Once absorbed into the blood, nickel is predominantly extracted by the kidneys and excreted in urine. Urinary excretion of nickel is thought to follow a first-order kinetic reaction (Christensen and Lagesson, 1981).

Urinary half-times in workers exposed to nickel via inhalation have been reported to vary from 17 to 39 hours in nickel platers who were largely exposed to soluble nickel (Tossavainen et al., 1980).

Relatively short urinary half-times of 30 to 53 hours have also been reported in glass workers and welders exposed to relatively insoluble nickel (Raithel et al., 1982; cited in IARC, 1990; Zober et al., 1984). It should be noted, however, that in these cases the insoluble nickel that workers were exposed to – probably NiO or complex oxides – was likely in the form of welding fumes or fine particles (Zober et al., 1984; Raithel et al., 1981). Such particles may be absorbed more readily than large particles. Difference in particle size may account for why other researchers have estimated much longer biological half-times of months to years for exposures to presumably relatively insoluble nickel compounds of larger particle size (Torjussen and Andersen, 1979: Boysen et al., 1984; Åkesson and Skerfving, 1985). The precise role that particle size or dose may play in the absorption and excretion of insoluble nickel compounds in humans is still uncertain (Sunderman et al., 1986). Reported urinary excretion half-times following oral exposures are similar to those reported for inhalation (Christensen and Lagesson, 1981; Sunderman et al., 1989). Christensen and Lagesson (1981) reported that maximal excretion of nickel in urine occurred within the first 8 hours of ingesting soluble nickel compounds. The highest daily maximum renal excretion reported by the authors was 0.5 mg Ni/day.

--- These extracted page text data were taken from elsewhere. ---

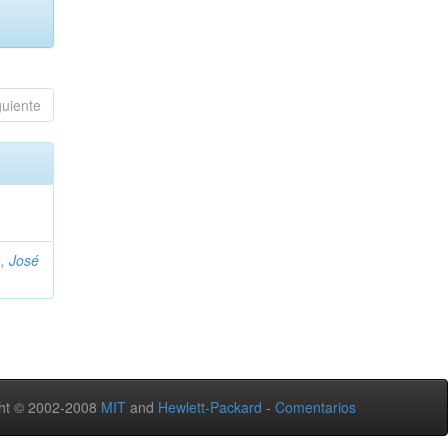
guiente
, José
ht © 2002-2008
MIT
and
Hewlett-Packard
-
Comentarios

Excretion via other routes is somewhat dependent on the form of the nickel compound absorbed and the route of exposure. Unabsorbed dietary nickel is lost in feces. Insoluble particles cleared from the lung via mucociliary action and deposited in the gastrointestinal tract are also excreted in the feces.

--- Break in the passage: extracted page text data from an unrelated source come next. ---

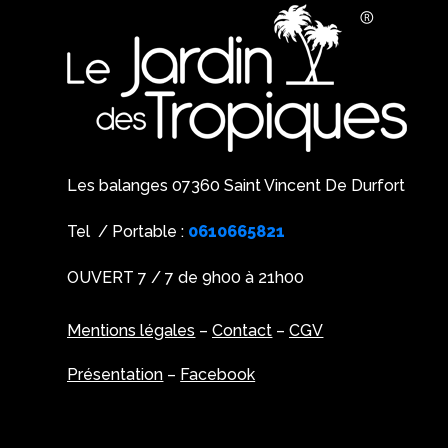
Les balanges 07360 Saint Vincent De Durfort
Tel / Portable :
0610665821
OUVERT 7 / 7 de 9h00 à 21h00
Mentions légales
–
Contact
–
CGV
Présentation
–
Facebook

Sweat constitutes another elimination route of nickel from the body; nickel concentrations in sweat have been reported to be 10 to 20 times higher than concentrations in urine (Cohn and Emmett, 1978; Christensen et al., 1979). Sunderman et al. (1986) state that profuse sweating may account for the elimination of a significant amount of nickel.

Bile has been shown to be an elimination route in laboratory animals, but its importance as an excretory route in humans is unknown.

Hair is also an excretory tissue of nickel. However, use of hair as an internal exposure index has not gained wide acceptance due to problems associated with external surface contamination and non-standardized cleaning methods (IPCS, 1991).

Nickel may also be excreted in human breast milk leading to dietary exposure of breast-fed infants. On a body weight basis, such exposures are believed to be similar to average adult dietary nickel intake (Grandjean, 1984).